We are also going to create embeddings along time so that we have multiple
embeddings for the same location at different moments in time.

In [28]:
# Point over Monchique Portugal
lat, lon = 37.30939, -8.57207

# Dates of a large forest fire
start = "2018-07-01"
end = "2018-09-01"

In [29]:
# Optimize GDAL settings for cloud optimized reading
os.environ["GDAL_DISABLE_READDIR_ON_OPEN"] = "EMPTY_DIR"
os.environ["AWS_REQUEST_PAYER"] = "requester"

STAC_API = "https://earth-search.aws.element84.com/v1"
COLLECTION = "sentinel-2-l2a"

# Search the catalogue
catalog = pystac_client.Client.open(STAC_API)
search = catalog.search(
    collections=[COLLECTION],
    datetime=f"{start}/{end}",
    bbox=(lon - 1e-5, lat - 1e-5, lon + 1e-5, lat + 1e-5),
    max_items=100,
    query={"eo:cloud_cover": {"lt": 80}},
)

all_items = search.get_all_items()

# Reduce to one per date (there might be some duplicates
# based on the location)
items = []
dates = []
for item in all_items:
    if item.datetime.date() not in dates:
        items.append(item)
        dates.append(item.datetime.date())

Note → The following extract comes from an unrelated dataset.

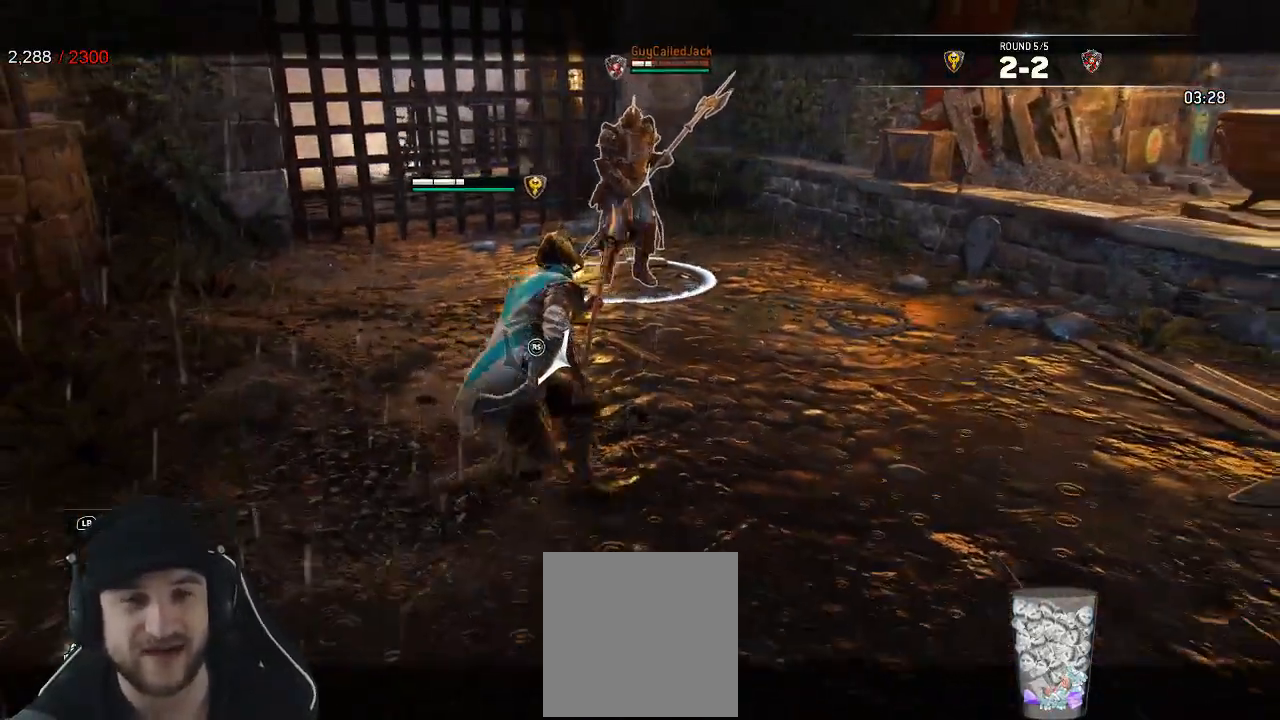
{"dt_ms": 500, "buttons": ["L2"], "left_stick": "down-right", "right_stick": "center", "events": [[100, "left_stick", "down"], [500, "left_stick", "down-right"]]}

print(f"Found {len(items)} items")



Found 12 items


To speed up processing in this example, we limit the number of chips to 3 per Sentinel-2 scene. Remove this limit in a real use case.

In [30]:
chips = []
datetimes = []
bboxs = []
chip_ids = []
item_ids = []

for item in items:
    print(f"Working on {item}")

    # Index the chips in the item
    indexer = Sentinel2Indexer(item)

    # Instanciate the chipper
    chipper = Chipper(indexer, assets=["red", "green", "blue", "nir", "scl"])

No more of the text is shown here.